That's a nice road (and bike). Picture that road with strip malls and traffic lights and you get an idea of my neighborhood


----------



## sportsaddict99 (Mar 26, 2011)

Ok so its been six months almost to the day since I bought my bike. Minus the two and half months of being out due to a torn calf and getting back on the bike, I've been riding strong for a couple months.

I've done a team triathlon (bike leg) and a Cat 5 road race. I had the fastest time among groups for the triathlon but had a slow teammate doing the run so we only finished top 5 otherwise we would've won. The road race went well, I finished with the pack. It's possible I could've done better if I wasn't pinned on the inside and had better position. Also a crash right next to me 250 yards from the finish line caused me let up for a split second. 

As far as speed, my pace has gone from ~15mph to ~18mph in the two months I've been back on the bike after tearing my calf. The race pace was 22mph. 

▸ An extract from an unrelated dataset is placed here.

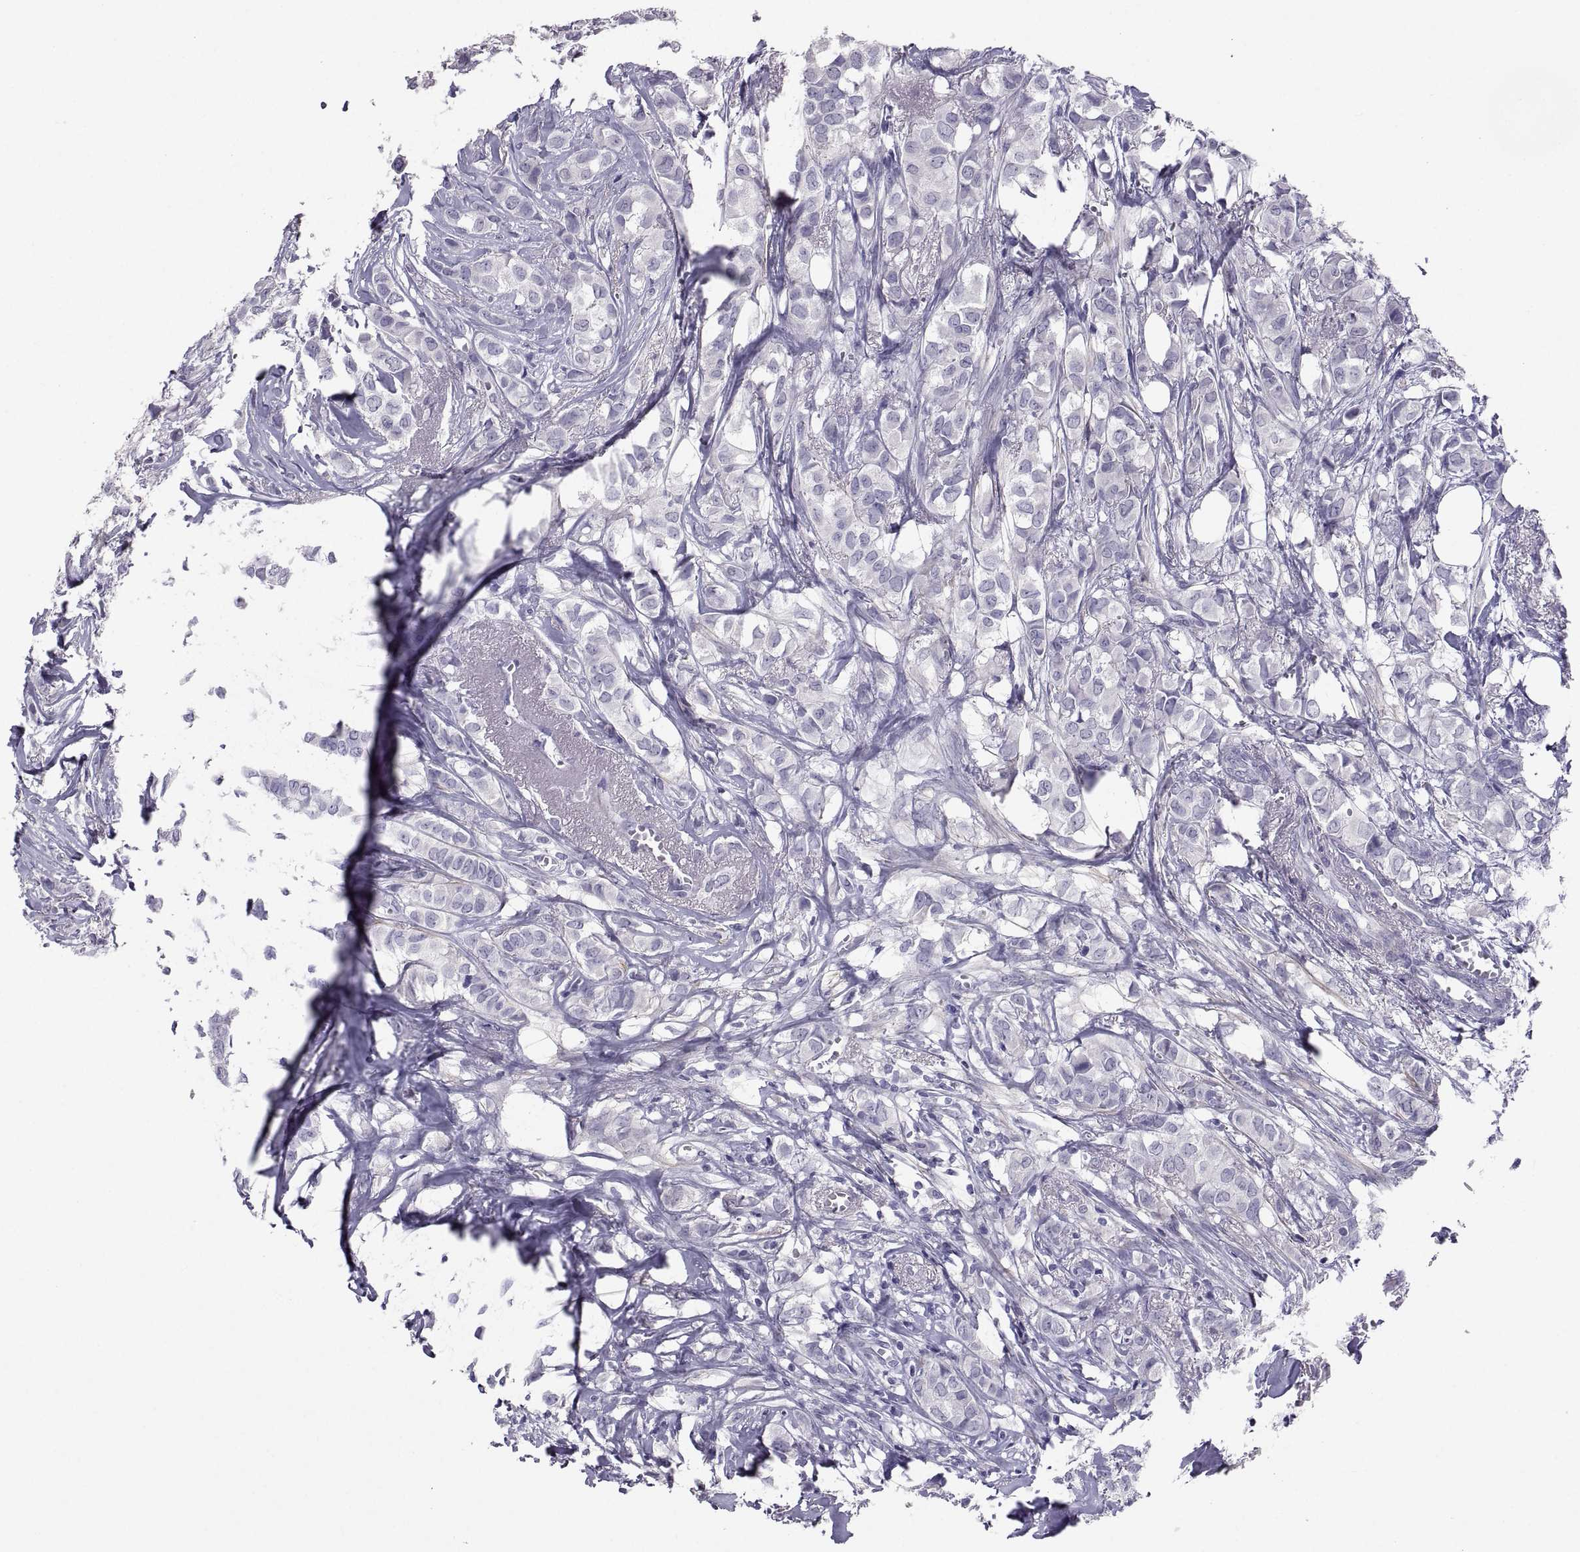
{"staining": {"intensity": "negative", "quantity": "none", "location": "none"}, "tissue": "breast cancer", "cell_type": "Tumor cells", "image_type": "cancer", "snomed": [{"axis": "morphology", "description": "Duct carcinoma"}, {"axis": "topography", "description": "Breast"}], "caption": "The immunohistochemistry histopathology image has no significant staining in tumor cells of breast cancer tissue.", "gene": "IGSF1", "patient": {"sex": "female", "age": 85}}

The things that have helped the most and what I would recommend to new riders are group rides, spin class with a teacher who pushes you and that you can make a relationship with and strength training that closely mimics riding.



That's me in the OSU jersey right after the sprint finish at the tri


----------



## jpaschal01 (Jul 20, 2011)

Nice bike. Glad your enjoying it. Also great job by your Cowboys shaker the traitors (I mean Aggies) yesterday!


----------